- Okeagi Location within Nigeria
- Country: Nigeria
- State: Kogi State
- LGA: Mopamuro
- Time zone: UTC+1 (WAT)

= Okeagi =

Village in Mopamuro, Kogi State, Nigeria

Okeagi is a village in the Mopamuro Local Government Area of Kogi State, Nigeria. It lies along the road connecting Mopa, the LGA headquarters, to Imela; residents describe this 14-kilometre stretch of road as being in poor condition and have repeatedly called on government to repair it.

== Economy ==
Community leaders describe Okeagi as an important source of food supply for Mopamuro LGA on account of its farmland. A 2026 academic study assessed deforestation and soil degradation in the Okeagi area, examining environmental pressures associated with land use in the locality.

== Infrastructure and government ==
The Okeagi–Ilai road, along with the nearby Orokere–Takete Ide road, has been repeatedly cited by Leke Abejide, member of the House of Representatives for Yagba Federal Constituency, as among the Mopamuro-area roads requiring rehabilitation; as of mid-2025 the roads were reported to be under assessment for cost estimates rather than under construction.
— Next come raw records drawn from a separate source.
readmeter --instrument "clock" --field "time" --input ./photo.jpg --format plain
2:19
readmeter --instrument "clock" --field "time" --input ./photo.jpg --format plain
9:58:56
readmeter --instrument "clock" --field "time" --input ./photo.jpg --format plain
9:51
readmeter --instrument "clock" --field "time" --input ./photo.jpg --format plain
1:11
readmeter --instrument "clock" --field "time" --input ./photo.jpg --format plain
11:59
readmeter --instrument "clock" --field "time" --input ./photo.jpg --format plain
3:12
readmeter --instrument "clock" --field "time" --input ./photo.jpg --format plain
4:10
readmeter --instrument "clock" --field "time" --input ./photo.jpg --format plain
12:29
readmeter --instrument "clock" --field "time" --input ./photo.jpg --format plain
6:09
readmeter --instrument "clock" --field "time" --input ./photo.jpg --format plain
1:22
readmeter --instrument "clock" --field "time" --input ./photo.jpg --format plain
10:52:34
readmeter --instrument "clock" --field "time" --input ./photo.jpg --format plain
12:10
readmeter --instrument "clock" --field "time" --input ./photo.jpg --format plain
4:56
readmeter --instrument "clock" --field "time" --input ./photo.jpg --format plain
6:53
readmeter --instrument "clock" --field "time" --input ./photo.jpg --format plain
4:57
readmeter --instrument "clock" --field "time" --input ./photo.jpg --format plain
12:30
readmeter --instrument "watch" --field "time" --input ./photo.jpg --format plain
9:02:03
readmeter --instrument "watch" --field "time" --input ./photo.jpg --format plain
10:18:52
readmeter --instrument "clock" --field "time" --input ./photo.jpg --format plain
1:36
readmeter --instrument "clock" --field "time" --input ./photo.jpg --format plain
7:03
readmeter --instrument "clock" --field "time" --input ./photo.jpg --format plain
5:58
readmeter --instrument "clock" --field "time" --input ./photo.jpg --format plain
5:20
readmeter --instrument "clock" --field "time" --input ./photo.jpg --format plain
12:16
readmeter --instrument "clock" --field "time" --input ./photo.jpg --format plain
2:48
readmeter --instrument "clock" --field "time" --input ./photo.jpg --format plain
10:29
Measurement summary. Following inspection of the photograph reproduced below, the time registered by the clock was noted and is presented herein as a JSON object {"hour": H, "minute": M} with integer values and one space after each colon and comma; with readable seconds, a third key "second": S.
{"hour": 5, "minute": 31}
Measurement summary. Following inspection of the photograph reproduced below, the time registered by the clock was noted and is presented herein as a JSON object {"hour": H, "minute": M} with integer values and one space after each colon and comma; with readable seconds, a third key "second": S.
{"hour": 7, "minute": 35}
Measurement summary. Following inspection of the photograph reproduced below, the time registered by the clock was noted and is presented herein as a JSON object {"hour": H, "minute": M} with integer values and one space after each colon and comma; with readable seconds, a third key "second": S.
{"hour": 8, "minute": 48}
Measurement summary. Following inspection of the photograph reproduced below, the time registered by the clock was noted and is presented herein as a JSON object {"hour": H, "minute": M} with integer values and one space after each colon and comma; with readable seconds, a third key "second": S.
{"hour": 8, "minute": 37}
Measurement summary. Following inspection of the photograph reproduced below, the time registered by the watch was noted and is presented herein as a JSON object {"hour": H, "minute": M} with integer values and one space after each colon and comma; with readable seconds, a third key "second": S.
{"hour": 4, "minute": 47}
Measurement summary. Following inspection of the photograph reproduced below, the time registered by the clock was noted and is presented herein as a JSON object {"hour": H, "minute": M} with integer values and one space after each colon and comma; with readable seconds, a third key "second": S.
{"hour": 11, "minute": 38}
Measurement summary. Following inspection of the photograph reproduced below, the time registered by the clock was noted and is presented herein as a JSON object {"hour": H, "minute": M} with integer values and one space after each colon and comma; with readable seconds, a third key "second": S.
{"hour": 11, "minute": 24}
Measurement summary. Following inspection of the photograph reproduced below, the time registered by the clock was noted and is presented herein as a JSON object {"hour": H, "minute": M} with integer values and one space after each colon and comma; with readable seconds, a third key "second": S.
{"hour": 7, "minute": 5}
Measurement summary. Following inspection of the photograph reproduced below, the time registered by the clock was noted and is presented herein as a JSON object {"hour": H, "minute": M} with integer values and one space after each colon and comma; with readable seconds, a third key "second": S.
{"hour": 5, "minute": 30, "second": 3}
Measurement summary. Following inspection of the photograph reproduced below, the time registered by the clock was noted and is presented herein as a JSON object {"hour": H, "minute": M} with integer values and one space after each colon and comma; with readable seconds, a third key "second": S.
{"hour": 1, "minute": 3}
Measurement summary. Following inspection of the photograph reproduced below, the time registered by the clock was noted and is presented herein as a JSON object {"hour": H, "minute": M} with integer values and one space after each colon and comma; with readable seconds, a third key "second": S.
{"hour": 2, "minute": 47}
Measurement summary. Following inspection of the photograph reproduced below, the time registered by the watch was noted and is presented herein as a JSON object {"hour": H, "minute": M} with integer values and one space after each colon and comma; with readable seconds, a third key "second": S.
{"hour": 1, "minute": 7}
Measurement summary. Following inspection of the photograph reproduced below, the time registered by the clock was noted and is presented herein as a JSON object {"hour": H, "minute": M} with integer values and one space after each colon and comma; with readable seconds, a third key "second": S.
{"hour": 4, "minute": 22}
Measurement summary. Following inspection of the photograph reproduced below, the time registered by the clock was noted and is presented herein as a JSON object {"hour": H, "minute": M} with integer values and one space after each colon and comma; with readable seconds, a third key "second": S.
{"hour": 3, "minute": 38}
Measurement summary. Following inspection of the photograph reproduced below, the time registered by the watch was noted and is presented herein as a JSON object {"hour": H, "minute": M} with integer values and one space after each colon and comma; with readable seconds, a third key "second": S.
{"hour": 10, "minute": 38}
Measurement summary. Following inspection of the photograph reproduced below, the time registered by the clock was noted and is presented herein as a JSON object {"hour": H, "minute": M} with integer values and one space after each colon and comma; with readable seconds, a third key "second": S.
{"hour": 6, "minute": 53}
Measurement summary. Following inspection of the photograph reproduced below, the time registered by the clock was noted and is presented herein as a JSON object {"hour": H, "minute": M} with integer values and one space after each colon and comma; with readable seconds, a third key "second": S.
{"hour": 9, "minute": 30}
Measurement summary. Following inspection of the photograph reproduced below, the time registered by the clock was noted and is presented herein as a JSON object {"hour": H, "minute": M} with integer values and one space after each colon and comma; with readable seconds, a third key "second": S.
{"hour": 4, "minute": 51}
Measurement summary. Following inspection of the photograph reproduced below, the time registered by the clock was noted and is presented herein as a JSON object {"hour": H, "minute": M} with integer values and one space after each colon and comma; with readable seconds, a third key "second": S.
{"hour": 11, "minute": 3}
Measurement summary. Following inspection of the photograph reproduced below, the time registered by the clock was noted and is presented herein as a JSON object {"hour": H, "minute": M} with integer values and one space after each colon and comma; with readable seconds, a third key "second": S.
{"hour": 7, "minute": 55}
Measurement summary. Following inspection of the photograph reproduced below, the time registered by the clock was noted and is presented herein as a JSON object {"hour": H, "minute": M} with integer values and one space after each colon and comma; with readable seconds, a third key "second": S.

In May 2026, Abejide, through the Leke Abejide Foundation, disbursed community empowerment funds totalling ₦130 million across several Mopamuro communities, with Okeagi, Illai, Ilemo and Ijagbe each receiving ₦10 million. Okeagi was represented at the event by Chief Andero Titus.

Okeagi Local Government Secondary School serves the community. In June 2026, Kogi State's Commissioner for Education, Wemi Jones, visited the school to monitor the ongoing West African Examination Council (WAEC) exams and to inspect the renovation of three classroom blocks funded by the Henry Adetayo Foundation under the state's School Adoption and Mentorship Programme.

== Culture ==
Okeagi holds an annual community celebration, Okeagi Day, first staged in 1993 and held most years since (it was skipped in 2020 and 2021 because of the COVID-19 pandemic). The event combines a yam harvest festival with fundraising for community development projects. Groundbreaking for a town hall project took place during the 2019 celebration, at which N6.5 million was raised; the 2022 edition, themed around the town hall project and road repairs, raised a further N25 million and drew attendance from state officials, including the Mopamuro LGA chairman and the Kogi State Commissioner for Information, as well as federal and state political figures with ties to the area.

== Security ==
In December 2025, Okeagi and the neighbouring community of Illai were struck by a coordinated armed attack that also hit a nearby church, resulting in deaths and abductions and prompting public responses from a Kogi West senator and the state's Commissioner for Information. In February 2026, the state government temporarily closed markets and motor parks across several Mopamuro communities, including Okeagi, as part of a security operation in which 16 kidnap victims were rescued.